Recentemente, boa parte do dna não codificante presente na célula, antes conhecido como “dna lixo”, começou a revelar funções inesperadas de extrema importância para a biologia celular. Por exemplo, é responsável pela produção de moléculas de rna que desempenham um papel fundamental no desenvolvimento do embrião, nas funções cerebrais e em outras etapas cruciais na vida dos indivíduos. Como é frequente na história da biologia, muitos avanços nesse campo foram possíveis graças à pesquisa com plantas; sobretudo, nos últimos tempos, a partir de estudos voltados para esclarecer o mistério da memória das plantas. Apenas para mencionar um caso concreto, como as plantas lembram o momento exato em que devem florescer? Seu sucesso reprodutivo e a capacidade de gerar descendentes são baseados, antes de mais nada, na capacidade de florescer no momento certo. Muitas plantas esperam certo número de dias para florescer, a partir da exposição ao frio do inverno. Portanto, são capazes de lembrar quanto tempo se passou.
Essa é obviamente uma memória epigenética, mas nada se sabia sobre seu funcionamento até recentemente. Na edição de setembro de 2016 da revista Cell Reports, o grupo de trabalho coordenado por Karissa Sanbonmatsu, do Laboratório Nacional de Los Alamos, publicou os resultados obtidos trabalhando em uma sequência específica de rna, chamada coolair, que controla o tempo de florescimento das plantas na primavera, detectando quanto tempo se passou desde a exposição ao frio. Quando essa sequência é desativada ou removida, as plantas são incapazes de florescer. Sem entrar na complicada dinâmica do funcionamento do coolair (que seria essencialmente o repressor de um repressor de floração), o que nos interessa é que esses mecanismos podem ser muito mais comuns do que pensávamos e representam a base do funcionamento da memória vegetal. Além disso, nas plantas, as modificações epigenéticas parecem desempenhar um papel mais relevante do que nos animais. Assim, é provável que alterações na expressão dos genes após estresse sejam lembradas pelas células por meio de modificações epigenéticas.
Recentemente, uma pesquisa do grupo liderado por Susan Lindquist [1949–2016], do departamento de biologia do mit (Massachusetts Institute of Technology), em Cambridge, nos Estados Unidos, apresentou uma hipótese: as plantas, pelo menos em casos como o da memória de floração, podem usar proteínas priônicas. Príones são proteínas nas quais a cadeia de aminoácidos é enrolada de maneira incorreta ( misfolding , em inglês) e que propagam essa malformação em uma espécie de efeito dominó para todas as proteínas vizinhas. Nos animais, os príones não carregam nada de bom; apenas, como exemplo, a doença de Creutzfeldt-Jakob, mais conhecida como doença da vaca louca, deve-se justamente a eles. Nas plantas, no entanto, eles podem fornecer uma maneira original de memória bioquímica.
Ao contrário do que se poderia pensar, a importância desses estudos vai além do interesse botânico puro, embora elevado: entender o funcionamento da memória em seres sem mente, além de resolver o mistério de como as plantas lembram, também serve para entender melhor a memória humana; quais mecanismos levam a suas alterações ou patologias e como formas particulares da memória podem ser localizadas mesmo fora do sistema nervoso. Além disso, qualquer descoberta sobre o funcionamento biológico da memória é valiosa para as aplicações tecnológicas. Em outras palavras, qualquer avanço na pesquisa sobre essas questões é de interesse geral e tem um potencial que atualmente não podemos imaginar.

Os dados =
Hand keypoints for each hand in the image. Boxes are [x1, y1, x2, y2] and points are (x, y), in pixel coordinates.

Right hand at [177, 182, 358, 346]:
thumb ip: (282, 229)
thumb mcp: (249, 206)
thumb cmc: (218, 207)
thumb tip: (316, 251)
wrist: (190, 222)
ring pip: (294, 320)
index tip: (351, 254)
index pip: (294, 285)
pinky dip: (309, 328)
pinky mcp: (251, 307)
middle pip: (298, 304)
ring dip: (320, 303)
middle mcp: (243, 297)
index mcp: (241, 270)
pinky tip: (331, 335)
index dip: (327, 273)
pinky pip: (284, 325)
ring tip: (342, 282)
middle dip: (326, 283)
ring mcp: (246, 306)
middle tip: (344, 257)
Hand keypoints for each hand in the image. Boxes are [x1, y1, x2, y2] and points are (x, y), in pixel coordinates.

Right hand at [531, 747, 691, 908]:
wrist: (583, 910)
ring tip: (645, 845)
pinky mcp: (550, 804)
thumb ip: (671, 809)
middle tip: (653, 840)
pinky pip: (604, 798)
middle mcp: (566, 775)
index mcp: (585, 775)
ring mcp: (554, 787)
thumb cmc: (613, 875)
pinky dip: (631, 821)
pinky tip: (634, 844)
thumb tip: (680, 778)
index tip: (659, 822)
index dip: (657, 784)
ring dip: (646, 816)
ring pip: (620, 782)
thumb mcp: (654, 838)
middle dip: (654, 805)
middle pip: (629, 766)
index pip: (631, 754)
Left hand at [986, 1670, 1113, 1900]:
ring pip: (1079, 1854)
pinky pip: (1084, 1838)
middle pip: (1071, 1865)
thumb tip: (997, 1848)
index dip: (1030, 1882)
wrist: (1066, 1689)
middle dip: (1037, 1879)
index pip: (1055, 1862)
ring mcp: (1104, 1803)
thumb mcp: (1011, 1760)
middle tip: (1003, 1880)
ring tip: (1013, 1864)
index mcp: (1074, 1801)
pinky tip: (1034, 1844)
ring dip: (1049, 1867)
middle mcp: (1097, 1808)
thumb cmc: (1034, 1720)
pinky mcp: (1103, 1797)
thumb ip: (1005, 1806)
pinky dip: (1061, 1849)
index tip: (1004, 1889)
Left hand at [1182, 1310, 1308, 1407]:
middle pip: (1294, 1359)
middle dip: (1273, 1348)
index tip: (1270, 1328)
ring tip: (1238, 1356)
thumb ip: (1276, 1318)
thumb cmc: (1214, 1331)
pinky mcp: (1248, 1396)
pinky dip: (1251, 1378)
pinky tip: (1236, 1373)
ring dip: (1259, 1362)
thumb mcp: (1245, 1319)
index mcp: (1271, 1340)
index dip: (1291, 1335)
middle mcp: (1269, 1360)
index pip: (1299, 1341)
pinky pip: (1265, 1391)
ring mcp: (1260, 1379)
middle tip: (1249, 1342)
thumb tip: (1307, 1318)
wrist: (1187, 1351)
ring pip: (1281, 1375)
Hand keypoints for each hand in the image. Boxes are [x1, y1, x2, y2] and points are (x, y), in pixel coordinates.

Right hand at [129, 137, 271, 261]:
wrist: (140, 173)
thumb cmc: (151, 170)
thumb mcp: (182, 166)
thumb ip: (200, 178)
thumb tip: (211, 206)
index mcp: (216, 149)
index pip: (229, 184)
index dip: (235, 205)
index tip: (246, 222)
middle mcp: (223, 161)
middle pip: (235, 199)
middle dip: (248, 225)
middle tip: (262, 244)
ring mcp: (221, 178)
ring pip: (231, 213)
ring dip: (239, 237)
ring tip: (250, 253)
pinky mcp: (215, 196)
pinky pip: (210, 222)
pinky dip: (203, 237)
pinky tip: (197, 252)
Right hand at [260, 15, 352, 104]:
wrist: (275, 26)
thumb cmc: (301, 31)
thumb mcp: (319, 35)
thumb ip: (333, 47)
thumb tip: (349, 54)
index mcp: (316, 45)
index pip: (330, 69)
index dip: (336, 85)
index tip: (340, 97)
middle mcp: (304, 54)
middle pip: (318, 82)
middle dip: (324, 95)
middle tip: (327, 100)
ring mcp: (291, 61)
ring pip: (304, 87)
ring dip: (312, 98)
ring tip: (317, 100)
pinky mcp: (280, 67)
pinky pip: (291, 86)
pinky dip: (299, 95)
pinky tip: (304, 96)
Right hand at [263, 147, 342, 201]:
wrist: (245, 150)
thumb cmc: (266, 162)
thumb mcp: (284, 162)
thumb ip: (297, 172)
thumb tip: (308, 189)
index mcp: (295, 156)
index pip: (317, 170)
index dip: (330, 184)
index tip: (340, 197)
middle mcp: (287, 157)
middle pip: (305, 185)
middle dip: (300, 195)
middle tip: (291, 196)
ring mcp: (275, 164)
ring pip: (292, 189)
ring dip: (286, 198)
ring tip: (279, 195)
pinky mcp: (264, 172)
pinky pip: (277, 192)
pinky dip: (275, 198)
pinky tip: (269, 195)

Tarefa =
Diga se cada afirmação concorda com o texto sobre a memória das plantas, respondendo sim ou não e citando as palavras do texto que decidem: (a) As plantas não conseguem florescer quando a sequência coolair é desativada ou removida. (b) As modificações epigenéticas parecem ter um papel mais relevante nos animais do que nas plantas. (c) O grupo de Karissa Sanbonmatsu publicou seus resultados na revista Cell Reports em setembro de 2016. Os itens são um material à parte, sem relação com o texto.

Resolução =
(a) Sim: “Quando essa sequência é desativada ou removida, as plantas são incapazes de florescer.”
(b) Não: “nas plantas, as modificações epigenéticas parecem desempenhar um papel mais relevante do que nos animais.”
(c) Sim: “Na edição de setembro de 2016 da revista Cell Reports, o grupo de trabalho coordenado por Karissa Sanbonmatsu”